Simone Biles is one of the leading contenders for Sports Illustrated's 2015 Sportsman of the Year. You can see the full list and the entire series of essays that make the argument for each candidate here. This story also appears in the Dec. 7, 2015, issue of Sports Illustrated. To subscribe, click here.
At the World Championships in Nanning, China, last year, a bee did what the world's top women gymnasts have been unable to do for two years—force Simone Biles from the top of the medal stand. After she won the all-around competition, Biles was given a bouquet, along with her gold at the medal ceremony, and she was so frightened when the insect came buzzing out of the flowers that she jumped off the podium and did an impromptu floor exercise as she tried to avoid it. "I don't do bugs," she said later.
Biles, 18, also doesn't do second place. She hasn't lost the all-around competition at a meet since March 2013, and she continued an unprecedented three-year run of dominance in 2015, becoming the first woman to win three straight world championships in the all-around. She also won gold medals in the balance beam and floor exercise at the world championships last month, giving her 10 career golds at the worlds, the most ever among women. Biles is one of the most decorated female gymnasts in history, and she hasn't even been to an Olympics yet.
The expected success in Rio makes Biles a likely candidate for Sportswoman of Next Year, but she deserves her place on this year's short list as well. Though she's only 4'9", Biles is the biggest thing in her sport. She won her third straight U.S. championship in August—joining Kim Zmeskal as the only three-time national champs—and she has been so far ahead of her competition that the comparisons in the press have not been solely with legends of her sport, such as Nadia Comaneci and Mary Lou Retton, but also with other transcendent athletes, such as Serena Williams, Michael Jordan and Lionel Messi.
Even her competitors acknowledge the futility of trying to beat Biles. "All the girls are like, 'Simone's just in her own league. Whoever gets second place, that's the winner. Simone gets her own super first place,'" Aly Raisman, a two-time Olympic gold medalist from Needham, Mass., told USA Today.
Biles doesn't just win, she laps the field. In a rare miscue she fell during a tumbling pass at the U.S. championships in Indianapolis, but the rest of her performance was so nearly flawless that she won by the second-largest margin of victory ever. After the competition analyst Tim Daggett, a former Olympian, said her all-around score of 63 would "send shock waves and shivers to the rest of the world."

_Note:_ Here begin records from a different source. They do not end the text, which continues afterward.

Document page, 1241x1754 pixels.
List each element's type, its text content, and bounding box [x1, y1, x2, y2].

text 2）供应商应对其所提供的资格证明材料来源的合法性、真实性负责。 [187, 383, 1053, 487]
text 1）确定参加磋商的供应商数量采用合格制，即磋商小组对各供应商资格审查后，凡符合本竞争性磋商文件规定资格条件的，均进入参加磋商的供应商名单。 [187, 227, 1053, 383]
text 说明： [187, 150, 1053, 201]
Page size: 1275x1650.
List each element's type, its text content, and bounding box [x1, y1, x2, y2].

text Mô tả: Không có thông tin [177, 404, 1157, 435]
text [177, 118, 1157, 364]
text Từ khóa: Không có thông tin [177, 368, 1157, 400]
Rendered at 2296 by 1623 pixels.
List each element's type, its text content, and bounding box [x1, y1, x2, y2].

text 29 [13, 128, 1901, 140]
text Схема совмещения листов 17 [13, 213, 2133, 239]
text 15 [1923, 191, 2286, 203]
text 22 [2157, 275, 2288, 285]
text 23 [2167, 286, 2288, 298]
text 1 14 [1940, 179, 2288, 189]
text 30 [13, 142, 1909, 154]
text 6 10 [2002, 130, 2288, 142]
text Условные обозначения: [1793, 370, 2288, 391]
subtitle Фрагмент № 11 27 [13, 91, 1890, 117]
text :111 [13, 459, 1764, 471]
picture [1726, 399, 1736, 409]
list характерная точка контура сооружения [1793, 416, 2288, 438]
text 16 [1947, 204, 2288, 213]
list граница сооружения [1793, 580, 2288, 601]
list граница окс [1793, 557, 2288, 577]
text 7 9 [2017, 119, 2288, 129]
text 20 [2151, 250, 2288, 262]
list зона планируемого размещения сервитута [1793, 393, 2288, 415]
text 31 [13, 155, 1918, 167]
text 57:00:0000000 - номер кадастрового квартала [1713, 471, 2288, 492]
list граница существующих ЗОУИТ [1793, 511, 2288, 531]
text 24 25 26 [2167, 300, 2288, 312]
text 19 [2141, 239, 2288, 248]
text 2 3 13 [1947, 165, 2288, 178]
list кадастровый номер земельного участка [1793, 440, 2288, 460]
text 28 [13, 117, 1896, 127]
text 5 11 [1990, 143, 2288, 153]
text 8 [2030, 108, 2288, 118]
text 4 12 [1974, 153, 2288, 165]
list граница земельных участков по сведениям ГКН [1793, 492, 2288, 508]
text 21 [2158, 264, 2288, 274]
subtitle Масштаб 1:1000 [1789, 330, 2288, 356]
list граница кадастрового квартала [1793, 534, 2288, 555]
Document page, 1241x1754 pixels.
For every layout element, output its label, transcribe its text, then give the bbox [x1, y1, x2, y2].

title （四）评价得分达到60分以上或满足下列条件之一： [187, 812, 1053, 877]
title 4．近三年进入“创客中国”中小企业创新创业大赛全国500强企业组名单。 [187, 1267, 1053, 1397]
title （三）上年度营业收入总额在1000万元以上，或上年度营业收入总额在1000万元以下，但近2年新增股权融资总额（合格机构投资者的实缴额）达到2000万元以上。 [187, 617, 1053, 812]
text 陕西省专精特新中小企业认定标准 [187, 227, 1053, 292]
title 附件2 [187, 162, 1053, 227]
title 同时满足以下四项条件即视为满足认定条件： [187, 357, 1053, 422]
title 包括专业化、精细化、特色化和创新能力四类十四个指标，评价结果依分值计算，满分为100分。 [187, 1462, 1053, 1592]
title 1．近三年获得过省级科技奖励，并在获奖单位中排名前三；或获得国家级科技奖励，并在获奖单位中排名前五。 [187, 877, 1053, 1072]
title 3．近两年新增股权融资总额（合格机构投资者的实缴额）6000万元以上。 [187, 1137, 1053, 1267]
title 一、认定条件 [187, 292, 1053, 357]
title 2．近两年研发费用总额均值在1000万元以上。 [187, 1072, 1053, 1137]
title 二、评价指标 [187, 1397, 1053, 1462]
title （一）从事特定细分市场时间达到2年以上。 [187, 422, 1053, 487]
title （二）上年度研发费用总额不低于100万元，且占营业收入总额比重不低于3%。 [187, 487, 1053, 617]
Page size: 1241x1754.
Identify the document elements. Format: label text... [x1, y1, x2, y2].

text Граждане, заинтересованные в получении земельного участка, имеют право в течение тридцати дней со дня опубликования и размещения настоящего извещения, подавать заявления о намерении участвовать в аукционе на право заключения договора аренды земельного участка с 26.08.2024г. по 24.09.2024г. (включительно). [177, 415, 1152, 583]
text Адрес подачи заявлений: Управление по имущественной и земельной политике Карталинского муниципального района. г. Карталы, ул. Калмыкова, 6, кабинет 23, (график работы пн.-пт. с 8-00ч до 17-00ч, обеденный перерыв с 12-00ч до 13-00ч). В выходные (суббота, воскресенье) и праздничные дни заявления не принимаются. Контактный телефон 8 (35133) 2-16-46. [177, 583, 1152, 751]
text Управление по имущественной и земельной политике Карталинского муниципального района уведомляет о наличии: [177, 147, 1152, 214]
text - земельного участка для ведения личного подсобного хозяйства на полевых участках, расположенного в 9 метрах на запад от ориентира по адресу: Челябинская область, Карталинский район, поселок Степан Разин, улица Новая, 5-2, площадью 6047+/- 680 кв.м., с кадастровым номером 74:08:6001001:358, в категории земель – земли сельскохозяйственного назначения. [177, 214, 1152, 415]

Biles executes more moves with the highest degrees of difficulty than anyone, and she couples that with jaw-dropping lift on her tumbling passes and vaults. At the U.S. Championships, she separated herself from the field when she received a 9.9 on an Amanar, one of the most difficult vaults. "I don't really think about the degree of difficulty or the possibility of making a mistake," Biles says. "I just try to relax and let my preparation and training take over."
Her talent might never have been discovered if Biles hadn't visited a gym, Bannon's Gymnastix in Spring, Texas, on a day-care field trip when she was six. One of the coaches there noticed her copying the moves of some of the gymnasts and doing it remarkably well. The staff sent a letter home to her family, and Biles began taking recreational classes at Gymnastix under Aimee Boorman, who remains her coach today.
Biles has won a truckload of medals since then, but she doesn't revel in them. Her mother puts them in a safe, and Biles doesn't know the combination. Maybe it should be 2-0-1-5, the year she was as close to perfect as any athlete in any sport.